(Dataset entries)
**********
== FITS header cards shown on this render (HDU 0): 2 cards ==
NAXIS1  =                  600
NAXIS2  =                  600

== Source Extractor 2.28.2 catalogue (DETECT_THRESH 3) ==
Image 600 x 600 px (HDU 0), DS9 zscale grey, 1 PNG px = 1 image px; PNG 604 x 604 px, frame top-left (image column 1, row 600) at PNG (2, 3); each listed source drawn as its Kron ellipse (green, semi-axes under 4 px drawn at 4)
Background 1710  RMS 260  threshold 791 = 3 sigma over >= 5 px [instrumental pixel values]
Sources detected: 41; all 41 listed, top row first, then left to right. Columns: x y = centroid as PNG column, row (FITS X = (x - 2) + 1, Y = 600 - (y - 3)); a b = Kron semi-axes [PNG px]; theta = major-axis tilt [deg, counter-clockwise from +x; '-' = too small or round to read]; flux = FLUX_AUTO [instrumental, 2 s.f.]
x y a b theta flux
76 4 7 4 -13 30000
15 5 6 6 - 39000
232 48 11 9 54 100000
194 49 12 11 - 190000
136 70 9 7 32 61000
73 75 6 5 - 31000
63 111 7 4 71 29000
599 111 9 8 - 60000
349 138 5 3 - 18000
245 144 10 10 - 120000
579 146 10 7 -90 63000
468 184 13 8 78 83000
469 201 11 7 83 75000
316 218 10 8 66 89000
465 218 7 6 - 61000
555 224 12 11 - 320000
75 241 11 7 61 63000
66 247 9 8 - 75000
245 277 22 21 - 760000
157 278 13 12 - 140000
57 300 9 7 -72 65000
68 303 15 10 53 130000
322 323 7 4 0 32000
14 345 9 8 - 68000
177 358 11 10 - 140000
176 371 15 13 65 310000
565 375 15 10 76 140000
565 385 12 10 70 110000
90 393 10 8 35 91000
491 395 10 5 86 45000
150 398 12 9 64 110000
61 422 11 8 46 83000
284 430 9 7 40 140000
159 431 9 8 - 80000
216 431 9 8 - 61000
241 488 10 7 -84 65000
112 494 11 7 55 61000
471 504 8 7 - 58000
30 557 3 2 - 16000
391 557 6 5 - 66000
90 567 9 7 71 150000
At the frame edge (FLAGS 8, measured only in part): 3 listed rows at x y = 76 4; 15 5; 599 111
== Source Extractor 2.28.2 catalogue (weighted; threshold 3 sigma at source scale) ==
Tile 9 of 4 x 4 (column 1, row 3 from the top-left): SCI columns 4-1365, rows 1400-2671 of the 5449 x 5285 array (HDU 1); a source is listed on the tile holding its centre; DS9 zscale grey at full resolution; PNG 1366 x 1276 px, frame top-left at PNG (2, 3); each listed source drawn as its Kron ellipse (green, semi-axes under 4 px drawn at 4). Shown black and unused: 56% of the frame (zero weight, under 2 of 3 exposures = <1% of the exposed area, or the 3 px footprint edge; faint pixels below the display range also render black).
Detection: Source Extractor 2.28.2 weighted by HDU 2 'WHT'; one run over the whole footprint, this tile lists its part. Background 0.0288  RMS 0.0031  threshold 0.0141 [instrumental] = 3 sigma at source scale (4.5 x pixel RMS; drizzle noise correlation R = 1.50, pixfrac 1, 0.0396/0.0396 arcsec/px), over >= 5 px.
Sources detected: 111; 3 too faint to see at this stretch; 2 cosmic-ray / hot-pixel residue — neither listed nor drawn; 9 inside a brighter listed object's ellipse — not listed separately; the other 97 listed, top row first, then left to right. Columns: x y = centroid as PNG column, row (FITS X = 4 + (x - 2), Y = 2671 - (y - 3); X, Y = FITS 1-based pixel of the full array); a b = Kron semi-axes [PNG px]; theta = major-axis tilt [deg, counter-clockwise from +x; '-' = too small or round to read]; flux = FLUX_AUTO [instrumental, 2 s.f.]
**********
YOUR GOAL
Show each line of the listing above that contains the string "zscale".

OUTPUT BELOW
Image 600 x 600 px (HDU 0), DS9 zscale grey, 1 PNG px = 1 image px; PNG 604 x 604 px, frame top-left (image column 1, row 600) at PNG (2, 3); each listed source drawn as its Kron ellipse (green, semi-axes under 4 px drawn at 4)
Tile 9 of 4 x 4 (column 1, row 3 from the top-left): SCI columns 4-1365, rows 1400-2671 of the 5449 x 5285 array (HDU 1); a source is listed on the tile holding its centre; DS9 zscale grey at full resolution; PNG 1366 x 1276 px, frame top-left at PNG (2, 3); each listed source drawn as its Kron ellipse (green, semi-axes under 4 px drawn at 4). Shown black and unused: 56% of the frame (zero weight, under 2 of 3 exposures = <1% of the exposed area, or the 3 px footprint edge; faint pixels below the display range also render black).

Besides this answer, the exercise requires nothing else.